Eski Türkiye’de sağcı, solcu, laik, dindar her neyse yönetime kadrosuyla gelir, kritik noktalara adamlarını yerleştirir devlet çarkı dönmeyi sürdürürdü. Her sosyal kesimde vatan, millet sevgisi ve devlet adamlığının üstüne yakıştığı kişiler vardır. Koalisyon döneminde Kıbrıs Harekatı gerçekleştirilmiş ve 12 Mart muhtırası sürecinde Boğaziçi Köprüsü tamamlanabilmiştir. Kısaca siyasi görüşü ne olursa olsun karakterli insanlarla en sıkıntılı zamanlarda bile güzel işler başarılabilir! Varlık nedenini, farklı düşüneni ötekileştirme ve iç düşmanla savaşma üzerinden tanımlayan bir iktidar ise etrafında sadece kuru kalabalıklar ve fırsatçı güruhlar toplar! 

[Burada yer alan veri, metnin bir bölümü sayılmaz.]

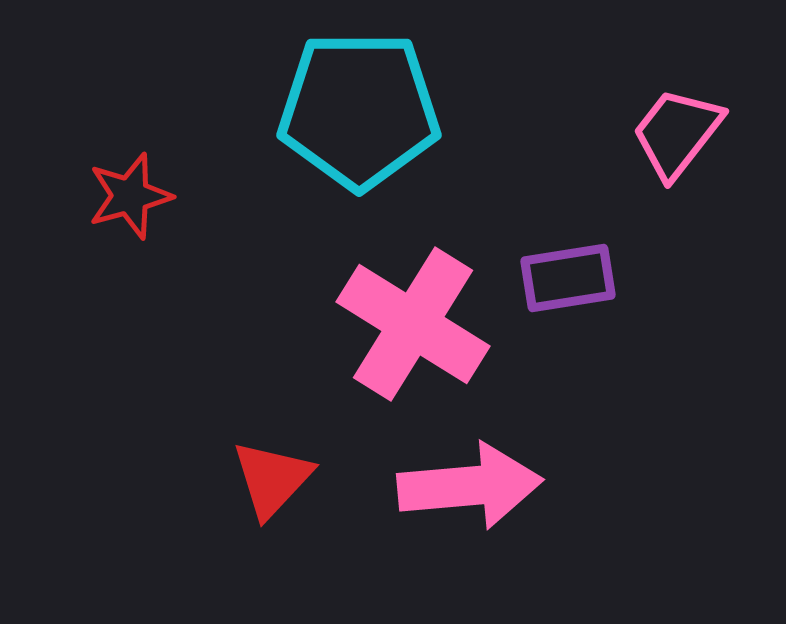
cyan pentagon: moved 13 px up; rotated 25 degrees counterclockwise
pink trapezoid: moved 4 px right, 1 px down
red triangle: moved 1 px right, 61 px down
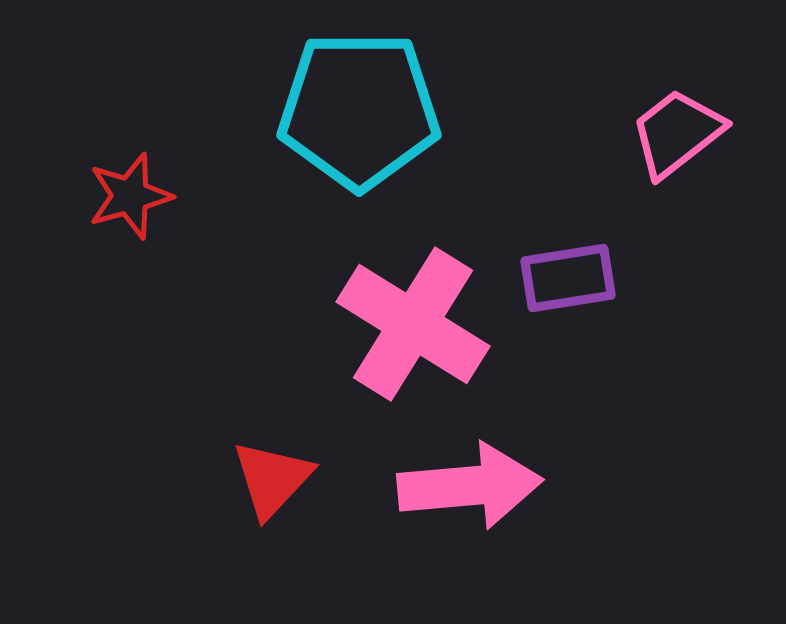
pink trapezoid: rotated 14 degrees clockwise
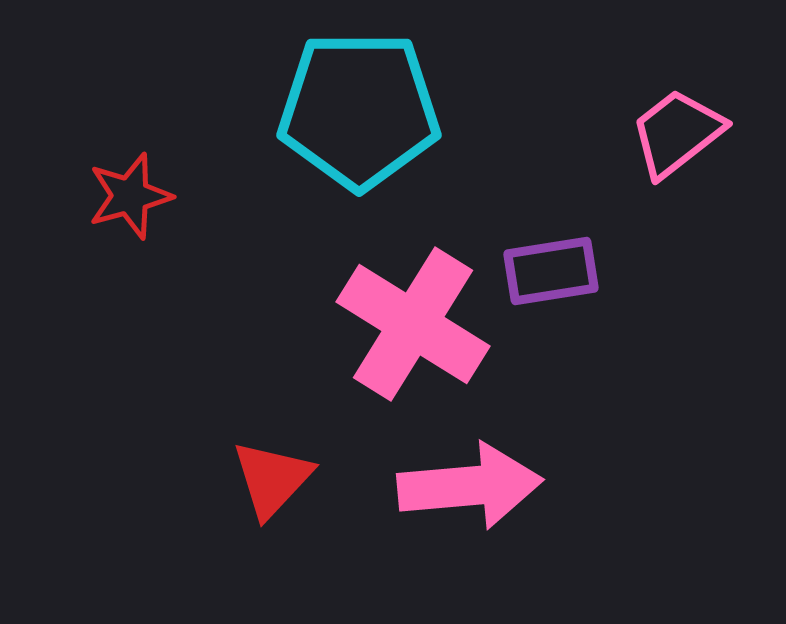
purple rectangle: moved 17 px left, 7 px up
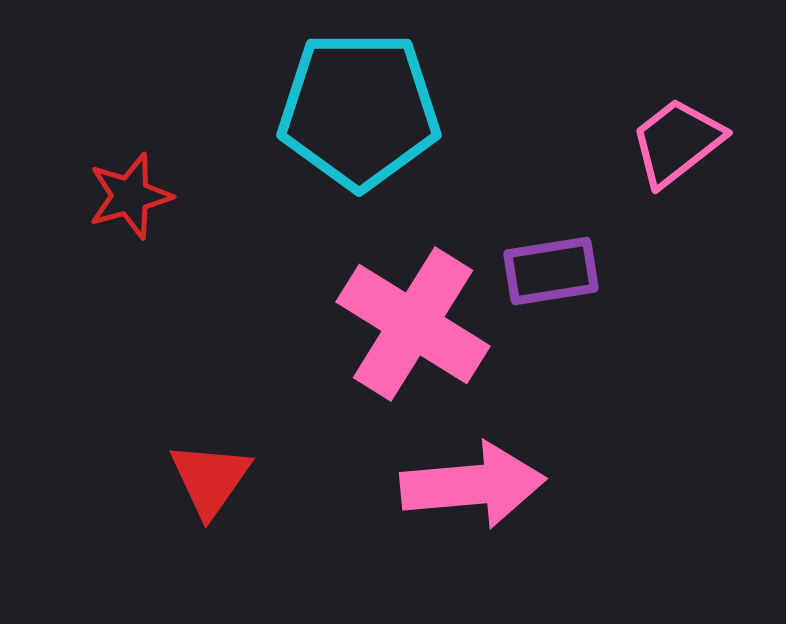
pink trapezoid: moved 9 px down
red triangle: moved 62 px left; rotated 8 degrees counterclockwise
pink arrow: moved 3 px right, 1 px up
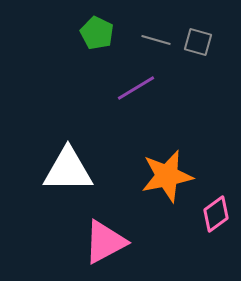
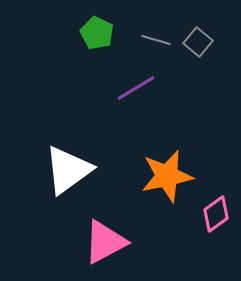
gray square: rotated 24 degrees clockwise
white triangle: rotated 36 degrees counterclockwise
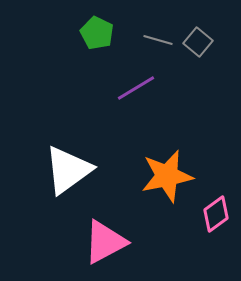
gray line: moved 2 px right
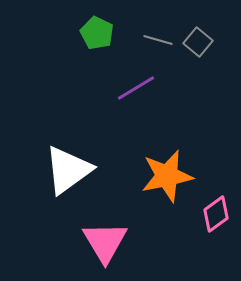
pink triangle: rotated 33 degrees counterclockwise
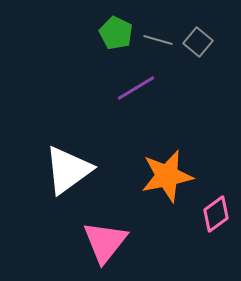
green pentagon: moved 19 px right
pink triangle: rotated 9 degrees clockwise
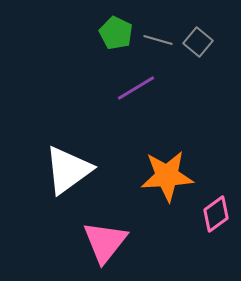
orange star: rotated 8 degrees clockwise
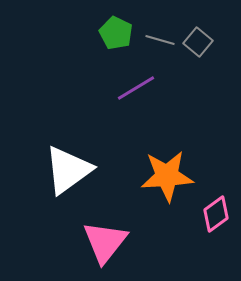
gray line: moved 2 px right
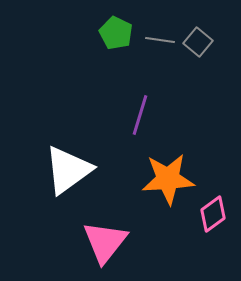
gray line: rotated 8 degrees counterclockwise
purple line: moved 4 px right, 27 px down; rotated 42 degrees counterclockwise
orange star: moved 1 px right, 3 px down
pink diamond: moved 3 px left
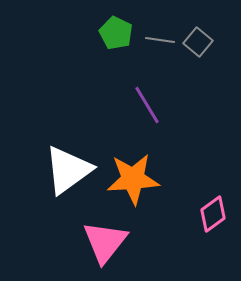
purple line: moved 7 px right, 10 px up; rotated 48 degrees counterclockwise
orange star: moved 35 px left
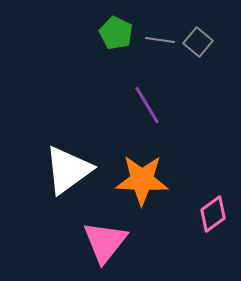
orange star: moved 9 px right, 1 px down; rotated 6 degrees clockwise
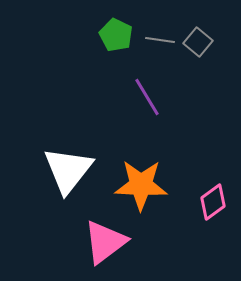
green pentagon: moved 2 px down
purple line: moved 8 px up
white triangle: rotated 16 degrees counterclockwise
orange star: moved 1 px left, 5 px down
pink diamond: moved 12 px up
pink triangle: rotated 15 degrees clockwise
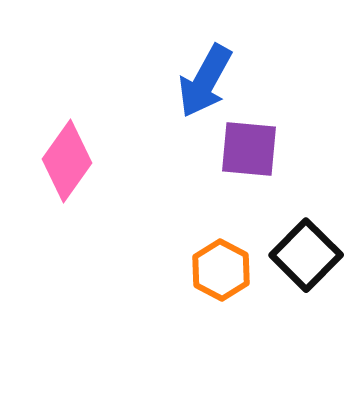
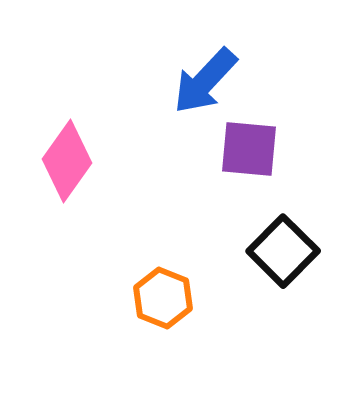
blue arrow: rotated 14 degrees clockwise
black square: moved 23 px left, 4 px up
orange hexagon: moved 58 px left, 28 px down; rotated 6 degrees counterclockwise
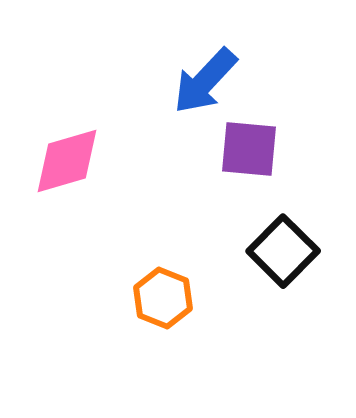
pink diamond: rotated 38 degrees clockwise
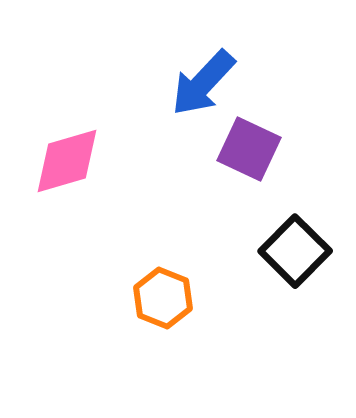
blue arrow: moved 2 px left, 2 px down
purple square: rotated 20 degrees clockwise
black square: moved 12 px right
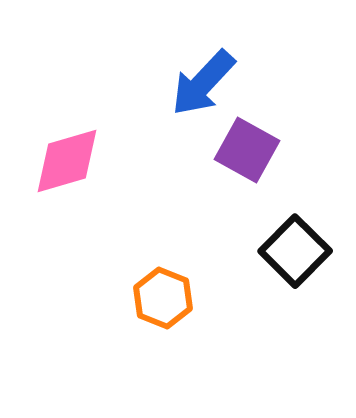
purple square: moved 2 px left, 1 px down; rotated 4 degrees clockwise
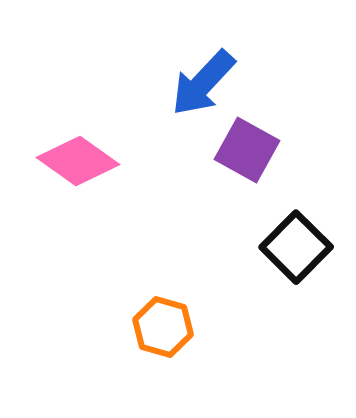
pink diamond: moved 11 px right; rotated 52 degrees clockwise
black square: moved 1 px right, 4 px up
orange hexagon: moved 29 px down; rotated 6 degrees counterclockwise
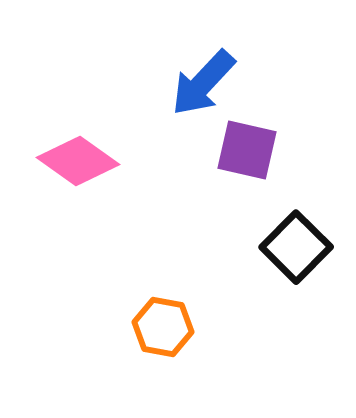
purple square: rotated 16 degrees counterclockwise
orange hexagon: rotated 6 degrees counterclockwise
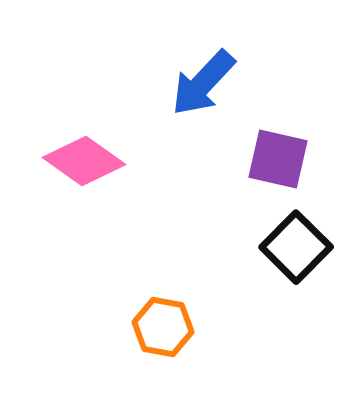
purple square: moved 31 px right, 9 px down
pink diamond: moved 6 px right
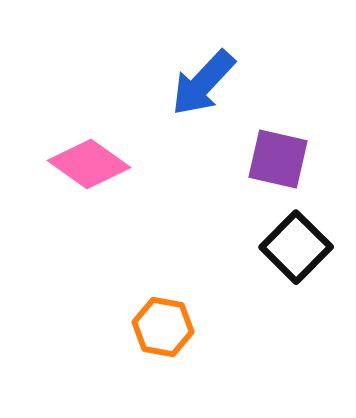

Ülkenin demokrasiden uzaklaştığını artık yandaşları bile kabul ediyor. Liberaller ise çoktan terk etti. Milliyetçilik vurgusu da öteden beri hiç inandırıcı değildi. Bölünme algısı yükselirken terör bölgesinde yolları ulaşıma açamayan bir iktidara bundan böyle hiçbir milliyetçi destek vermez. Oryantalist bir yakıştırmadan öteye gitmeyen içi boş İslamcılık da kurtarmaz! Zaten Mısır’da İhvan-ı Müslimin’e laiklik öneren, Mavi Marmara faciasından sonra İsrail’le ticareti adeta katlanan bir yönetimin İslamcılığına kim inanır! Wikileaks belgelerinde Tayyip Erdoğan için ’pragmatist’ bir lider deniyor. Ne yazık ki,  “hiçbir şey olmayan” çıkarcıları yanında toplayan iktidar hiçbir fayda da üretemez!